O estudo levantou áreas com
alta incidência de acidentes ofídicos, com população dispersa, o que
dificultaria o socorro, como na região Norte do Brasil, mas também em áreas do
Maranhão e Mato Grosso, que mostra o acesso ao soro antiofídico nos estados
brasileiros. O risco da demora é que pessoas possam utilizar de métodos
caseiros para controlar os efeitos da picada, podendo levar a complicações
físicas como amputações de membros ou até a morte.
Incidência de acidentes
Segundo a Organização Mundial
da Saúde (OMS), a picada de cobra é considerada como uma doença tropical
negligenciada, devido ao alto número de acidentes em várias regiões do mundo,
especialmente, nas áreas rurais de países tropicais. Mata entre 81 mil e 138
mil pessoas por ano e causa cerca 400 mil casos de incapacidade permanente,
como amputações ou perda definitiva da visão, além do estresse pós-traumático
que vítimas sofrem após as picadas.
O pesquisador Ricardo Dantas
chama atenção para duas situações recorrentes na análise dos dados levantados.

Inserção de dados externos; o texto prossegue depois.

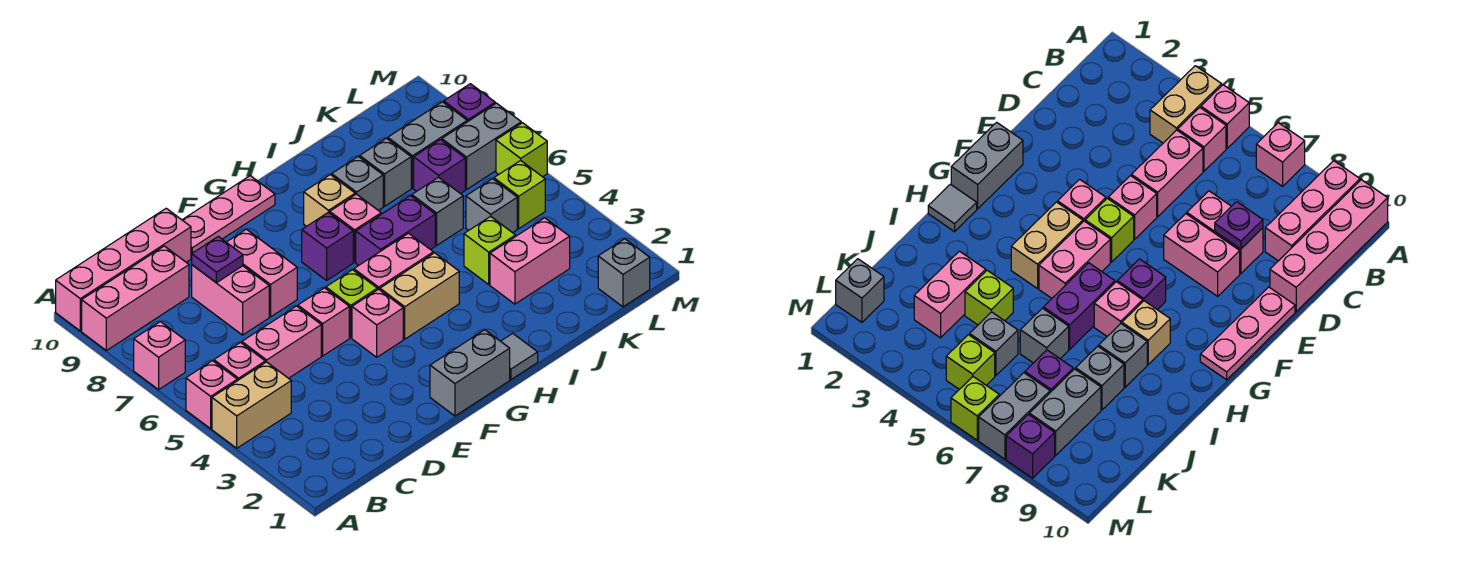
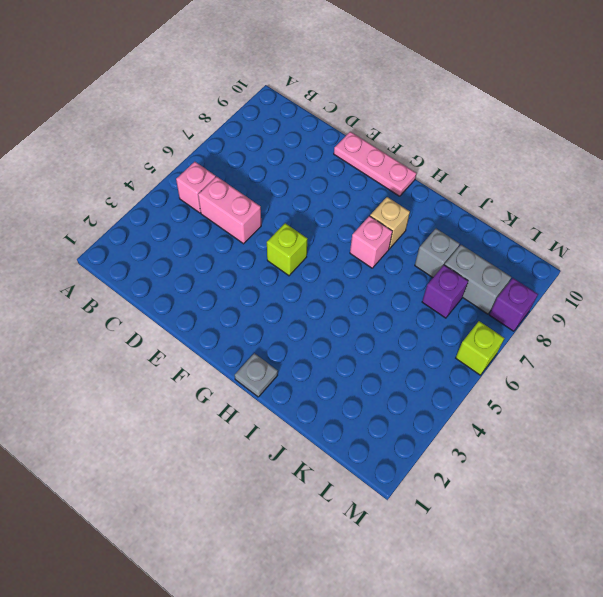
grey 1x1 plate [235,353,278,397] -> grey 1x1 tile [501,333,538,380]
none -> tan 1x2 brick [212,362,291,448]
none -> pink 1x1 brick [186,361,237,429]
none -> pink 1x1 brick [134,322,185,390]
none -> pink 1x3 brick [82,246,189,351]

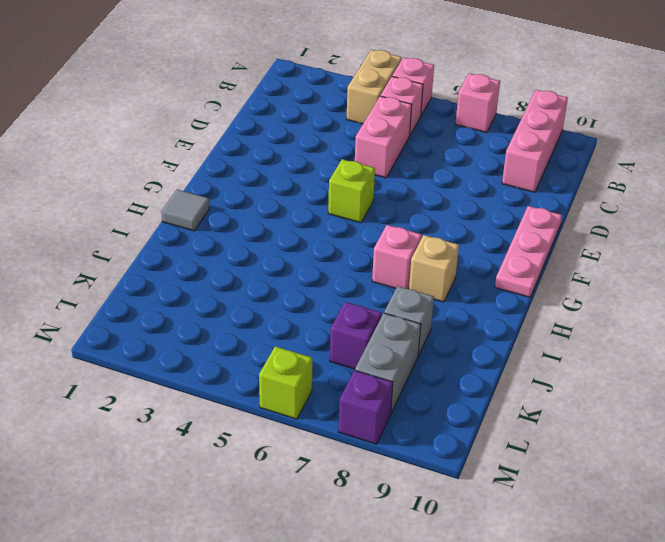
none -> pink 1x4 brick [56,208,191,331]
none -> pink 1x2 brick [192,265,269,335]
none -> pink 1x1 brick [298,288,349,356]
none -> pink 1x2 brick [227,229,297,317]

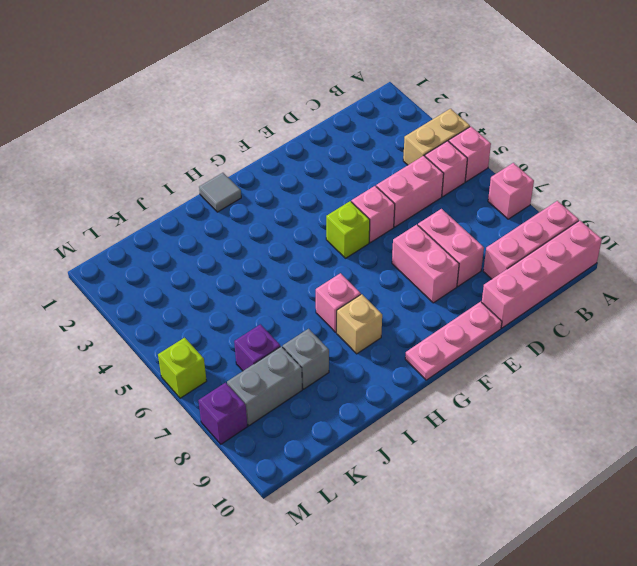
none -> grey 1x2 brick [430,330,510,416]
none -> pink 1x1 brick [352,289,403,357]
none -> tan 1x2 brick [380,253,459,339]
none -> pink 1x2 brick [354,233,433,290]

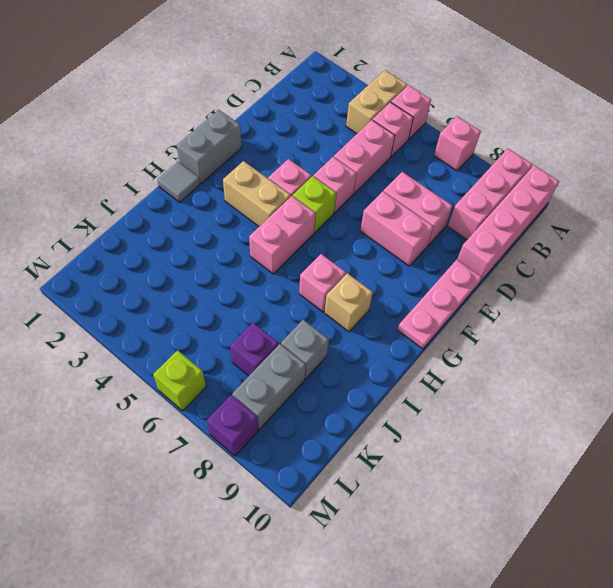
tan 1x2 brick [223,161,291,226] -> tan 1x2 brick turned to [380,253,459,339]
none -> purple 1x1 brick [302,212,353,280]
none -> purple 1x2 brick [356,196,435,265]
none -> grey 1x1 brick [332,156,383,211]
none -> pink 1x2 brick [490,218,570,304]

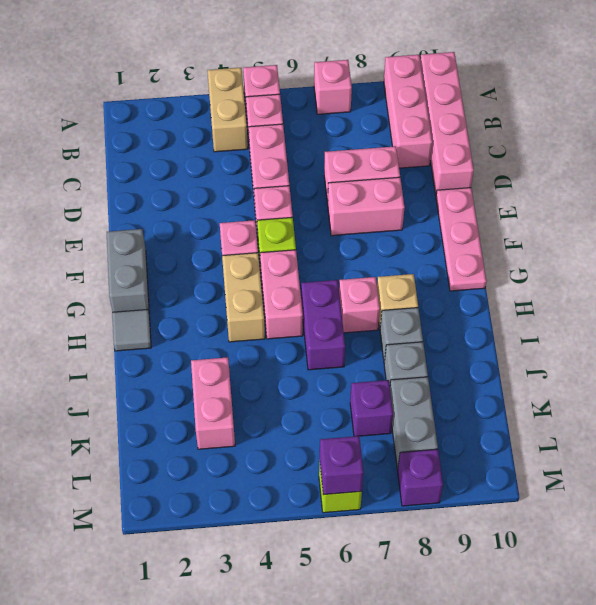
purple 1x1 brick [320,436,364,495] -> purple 1x1 brick moved to [302,212,353,280]
none -> lime 1x1 brick [464,216,515,284]
none -> grey 1x1 brick [412,177,463,245]
none -> grey 1x1 brick [466,179,517,233]
none -> grey 1x1 brick [598,239,650,307]

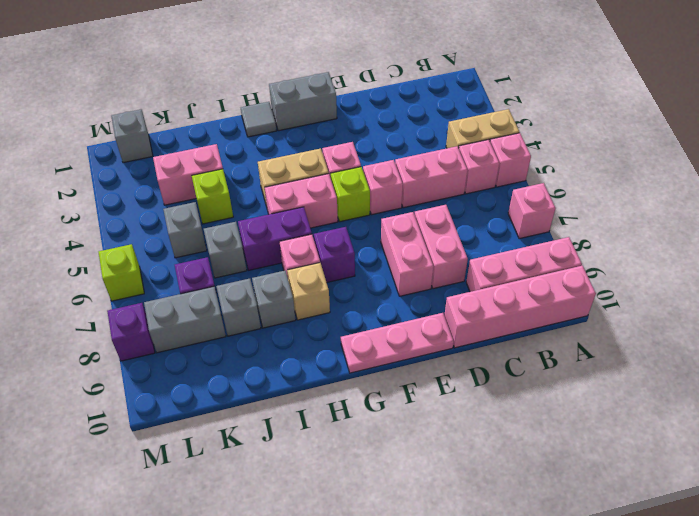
none -> lime 1x1 brick [494,160,545,228]
none -> grey 1x2 brick [442,103,521,189]
none -> purple 1x1 plate [192,236,243,283]

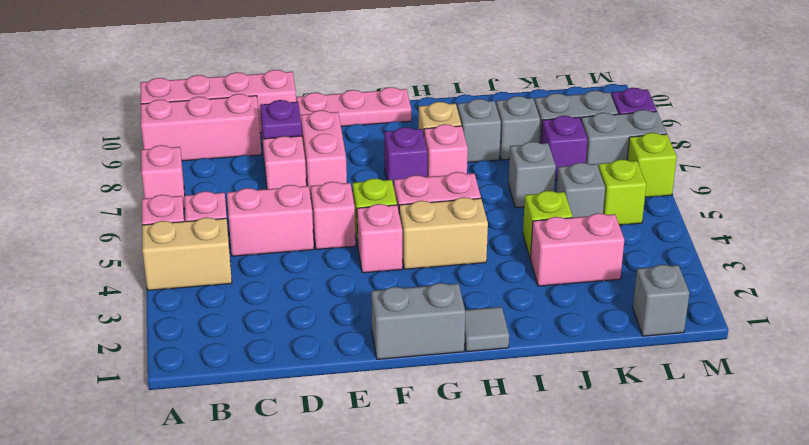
none -> purple 1x2 brick [356,196,435,265]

“O Amazonas é um estado grande, com maior dificuldade de deslocamento e grandes
áreas muito distantes dos polos de atendimento, mas a maior parte da população
é mais concentrada, como nas regiões de Manaus e Parintins, por exemplo. Ou
seja, muitas vezes é uma distância urbana que se tem que percorrer para acessar
os soros”. Já o Maranhão, segundo Dantas, é o oposto: “a população é mais
dispersa no território e há grandes proporções de população distantes dos polos
de atendimento, por isso é que se tem quase 30% da população local há mais de
duas horas de distância do atendimento”.
O levantamento cruzou dados
populacionais do IBGE com informações do Sistema Nacional de Informações
Tóxico-Farmacológicas (Sinitox/Icict/Fiocruz) e do Sistema de Informação de
Agravos de Notificação (Sinan/Ministério da Saúde), além de usar sistemas como Google
Maps e Google Street View, e até mesmo o NASA’s SRTM - Shuttle Radar Topography
Mission.
Revisão de estratégias
Dantas ainda destaca as
possibilidades de utilização da metodologia do estudo na avaliação de
acessibilidade de serviços de saúde. “Isso é muito importante, especialmente
para aquelas questões em saúde que o tempo é determinante para um cuidado
oportuno”. O estudo também revela as desigualdades persistentes na saúde
brasileira, como explica o pesquisador: “se você considerar que algumas das
áreas com maior incidência de acidentes ofídicos na região amazônica, são
também as áreas que têm a maior dificuldade para o acesso a oferta de soros”.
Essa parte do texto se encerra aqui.